[il post fiume sui Muse? Mh, no.] Negli altri post avevo scordato di dirvi che Dom in tutina sembra uno scheletro di Teletubbie.

Questo blog, con mio sommo dispiacere (in realtà anche no, ormai mi accorgo che devo bloggare mentre faccio altro tipo mangiare o la funzione opposta) era giù in pieno trasloco. Quindi non so, mi sono dovuta arrangiare qui e qua. Comunque è stata una bellissima due giorni. Oltre ai piccoli tre sorci del Devon ci sono stati diversi porchettari, coristi etc etc affezionati dei Muse che mi hanno fatto passare momenti meravigliosi a contorno delle ore di concerto. E poi gli Everything Everything che mi hanno rebloggato le foto come se fossero decenti: ma del resto nessun fotografo ufficialmente accreditato li ha cagati di striscio. Quindi li capisco.

Ma arriviamo -saltando l’oddio quanti soldi vi ho già dato per lo stadium tour- ai giorni d’oggi:

Grazie a questo idiota che “Correvo scalzo e sono scivolato” (secondo me al bagno, un po’ come gli anziani) saltano tutti i concerti dei Muse in scandinavia. E c’è gente che butta danari così, perché questo cretino qui ha un cazzo di piede rotto e non può inginocchiarsi come un neomelodico-affacciati-alla-finestra-amore-mio durante un paio di canzoni come è solito fare ora. Cioè, capite?

Non è che possiamo tanto lamentarci, eh. I Muse almeno annullano per lutti gravi o sfracelli. Non sono come quelli di “ciao, ho mal di gola, non canto più”. Però se prova a farlo quest’estate lo castro e lo faccio diventare Farinellamy.
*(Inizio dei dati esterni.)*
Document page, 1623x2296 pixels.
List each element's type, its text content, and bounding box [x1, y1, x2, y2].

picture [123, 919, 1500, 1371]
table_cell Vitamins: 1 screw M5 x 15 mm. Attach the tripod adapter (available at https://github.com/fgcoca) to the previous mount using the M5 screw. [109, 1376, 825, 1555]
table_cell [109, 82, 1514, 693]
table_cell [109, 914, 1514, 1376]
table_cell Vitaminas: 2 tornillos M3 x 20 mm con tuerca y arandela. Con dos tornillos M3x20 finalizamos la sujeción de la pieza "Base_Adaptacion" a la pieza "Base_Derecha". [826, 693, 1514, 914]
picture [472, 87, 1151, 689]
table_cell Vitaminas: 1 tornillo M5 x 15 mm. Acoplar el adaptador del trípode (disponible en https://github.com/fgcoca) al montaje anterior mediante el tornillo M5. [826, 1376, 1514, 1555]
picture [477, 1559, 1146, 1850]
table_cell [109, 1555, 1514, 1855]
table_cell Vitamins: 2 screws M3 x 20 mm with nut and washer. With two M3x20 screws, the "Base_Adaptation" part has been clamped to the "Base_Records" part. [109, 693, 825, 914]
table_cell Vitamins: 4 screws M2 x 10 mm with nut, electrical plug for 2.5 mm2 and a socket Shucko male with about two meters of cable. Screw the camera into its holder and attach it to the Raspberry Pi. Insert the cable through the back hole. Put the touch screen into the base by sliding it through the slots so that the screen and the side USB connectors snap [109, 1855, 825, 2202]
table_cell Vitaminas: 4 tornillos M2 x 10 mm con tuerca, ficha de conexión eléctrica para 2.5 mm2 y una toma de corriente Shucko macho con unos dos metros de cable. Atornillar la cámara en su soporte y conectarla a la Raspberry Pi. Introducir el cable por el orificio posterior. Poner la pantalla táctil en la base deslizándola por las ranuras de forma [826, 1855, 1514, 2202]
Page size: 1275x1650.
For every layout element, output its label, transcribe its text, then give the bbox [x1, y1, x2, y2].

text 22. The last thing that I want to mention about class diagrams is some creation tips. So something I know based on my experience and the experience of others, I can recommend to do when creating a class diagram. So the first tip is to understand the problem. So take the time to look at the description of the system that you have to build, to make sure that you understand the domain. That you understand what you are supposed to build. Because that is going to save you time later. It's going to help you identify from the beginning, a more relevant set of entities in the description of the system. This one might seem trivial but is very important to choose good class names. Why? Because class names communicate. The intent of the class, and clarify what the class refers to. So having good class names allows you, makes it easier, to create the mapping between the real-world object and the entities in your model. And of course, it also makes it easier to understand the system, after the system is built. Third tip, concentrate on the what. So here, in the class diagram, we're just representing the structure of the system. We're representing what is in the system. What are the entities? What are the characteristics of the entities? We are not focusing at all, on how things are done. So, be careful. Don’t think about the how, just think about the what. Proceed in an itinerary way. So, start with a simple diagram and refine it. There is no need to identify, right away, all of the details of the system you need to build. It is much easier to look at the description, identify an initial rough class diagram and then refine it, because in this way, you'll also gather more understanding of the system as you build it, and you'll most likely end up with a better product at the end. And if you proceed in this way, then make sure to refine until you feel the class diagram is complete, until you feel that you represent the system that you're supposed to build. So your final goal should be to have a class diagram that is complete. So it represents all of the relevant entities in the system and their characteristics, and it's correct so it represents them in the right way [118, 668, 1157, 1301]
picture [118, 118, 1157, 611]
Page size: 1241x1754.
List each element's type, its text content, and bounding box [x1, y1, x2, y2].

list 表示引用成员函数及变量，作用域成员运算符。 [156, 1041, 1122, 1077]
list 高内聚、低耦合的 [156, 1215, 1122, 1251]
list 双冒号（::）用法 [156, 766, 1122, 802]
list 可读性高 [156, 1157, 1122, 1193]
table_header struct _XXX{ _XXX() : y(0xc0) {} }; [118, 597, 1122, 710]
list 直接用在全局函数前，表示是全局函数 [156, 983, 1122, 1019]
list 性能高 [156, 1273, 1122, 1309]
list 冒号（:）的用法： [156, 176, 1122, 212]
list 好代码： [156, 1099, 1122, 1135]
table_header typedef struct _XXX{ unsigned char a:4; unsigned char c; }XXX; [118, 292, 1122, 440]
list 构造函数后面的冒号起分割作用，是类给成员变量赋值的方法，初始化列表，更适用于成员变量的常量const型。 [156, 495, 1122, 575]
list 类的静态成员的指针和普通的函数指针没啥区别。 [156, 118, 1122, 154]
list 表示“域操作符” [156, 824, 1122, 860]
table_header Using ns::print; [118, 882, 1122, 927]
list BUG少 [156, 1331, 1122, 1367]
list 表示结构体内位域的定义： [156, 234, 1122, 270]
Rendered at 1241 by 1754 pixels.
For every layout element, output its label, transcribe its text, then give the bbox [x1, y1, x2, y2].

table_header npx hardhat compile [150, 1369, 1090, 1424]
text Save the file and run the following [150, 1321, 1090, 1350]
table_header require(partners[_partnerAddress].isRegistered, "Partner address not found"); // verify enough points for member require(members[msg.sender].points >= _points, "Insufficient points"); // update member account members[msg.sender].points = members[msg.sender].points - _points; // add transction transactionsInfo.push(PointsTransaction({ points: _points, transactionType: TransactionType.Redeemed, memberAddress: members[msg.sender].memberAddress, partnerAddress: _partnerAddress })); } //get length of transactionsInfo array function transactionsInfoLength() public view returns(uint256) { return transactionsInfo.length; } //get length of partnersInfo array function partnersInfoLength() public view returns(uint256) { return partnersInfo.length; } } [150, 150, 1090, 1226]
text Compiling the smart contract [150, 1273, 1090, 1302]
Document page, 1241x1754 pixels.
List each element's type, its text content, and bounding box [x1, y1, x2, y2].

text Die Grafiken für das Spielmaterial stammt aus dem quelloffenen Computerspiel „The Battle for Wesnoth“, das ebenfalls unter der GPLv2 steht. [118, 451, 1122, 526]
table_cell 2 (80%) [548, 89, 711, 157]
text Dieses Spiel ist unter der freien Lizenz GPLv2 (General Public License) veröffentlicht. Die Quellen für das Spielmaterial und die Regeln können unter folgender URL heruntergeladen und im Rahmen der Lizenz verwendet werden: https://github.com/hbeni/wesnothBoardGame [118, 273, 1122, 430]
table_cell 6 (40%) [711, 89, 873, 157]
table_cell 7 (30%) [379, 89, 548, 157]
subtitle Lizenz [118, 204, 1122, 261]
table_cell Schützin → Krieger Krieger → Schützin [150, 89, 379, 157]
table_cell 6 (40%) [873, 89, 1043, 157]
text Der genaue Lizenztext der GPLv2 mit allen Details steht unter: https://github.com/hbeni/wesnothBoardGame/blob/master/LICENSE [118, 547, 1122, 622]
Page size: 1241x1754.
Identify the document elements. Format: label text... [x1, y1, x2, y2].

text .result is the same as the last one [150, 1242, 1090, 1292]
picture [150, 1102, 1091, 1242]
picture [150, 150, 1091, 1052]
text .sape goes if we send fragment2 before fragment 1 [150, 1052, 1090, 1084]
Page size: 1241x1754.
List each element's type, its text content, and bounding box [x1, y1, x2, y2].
Altrove rimane un glorioso problema: le interviste che ormai si trovano ai Muse sono l’apice del ronf e dell’OLD. Tutte robe da comunicato stampa reimpastato senza alcuna novità. E quasi da una parte mi vien da piangere pensando “ma perché non me li fanno intervistare” e dall’altra parte è “beh, ma capirlo, poi, che quando parlava a Pesaro andava a velocità tripla come la Lamborghini che aveva guidato” (ecco a voi evenienze di Bellamy che non sa pagare il pedaggio, comunque. Diobono)

D’altra parte se vi leggete robe sui Muse troverete:

Palchi e coreografie da kolossal che si trasformano in trappole per gli artisti: Pink, Lady Gaga e Justin Bieber ci hanno rimesso ossa e litri di sangue. “Anch’io ad Atlanta mi sono sfasciato un labbro urtando contro uno spigolo della coreografia. Un fiume rosso, nausea e vomito in scena. Arriva un tecnico e mi chiede tutto bene? Perfetto, dico io e mi accascio dietro a un amplificatore”.

Matteo, bello de zia: ti ricordi che quel cazzo di palco era grosso quanto pressappoco quello del Locomotiv di Bologna e tu ti sei spaccato il labbro perché saltavi come un pirla sulla Manson? Per favore, su. Nel 2004: quando ti cagavamo ancora in quattro piccoli deficienti. Per favore. [tralascio le solite 4 stesse cose dette nel pezzo perché BASTA CHE NOIA CAZZO SEMPRE LE STESSE COSE]

Altrove già si strappano i capelli per l’infortunio di Matt: ciao io sono una di quelli che lo legnerebbe il triplo perché è caduto. Non lo so. Bah.


2 thoughts on “[il post fiume sui Muse? Mh, no.] Negli altri post avevo scordato di dirvi che Dom in tutina sembra uno scheletro di Teletubbie.”

  1. Mi ero rimangiata le offese a Bellamy e soci tamarri dopo il concerto di Bologna che mi ha lasciata emotivamente a pezzi, le ho ripristinate dopo al suono di “Brutti stronzi, me l’avete fatta di nuovo!”, ora non posso non offenderlo pensado che io, di ‘sto cretino qua, sono fan da quasi un decennio. Matt, ti starai pure divizzando, ma sei sempre il solito deficiente campagnolo, è inutile che fai.
    E ti vesti sempre uno schifo, mammamia.
    PS: ci si vede a Roma! La depressione post-concerto mi ha convinta a fare il bis!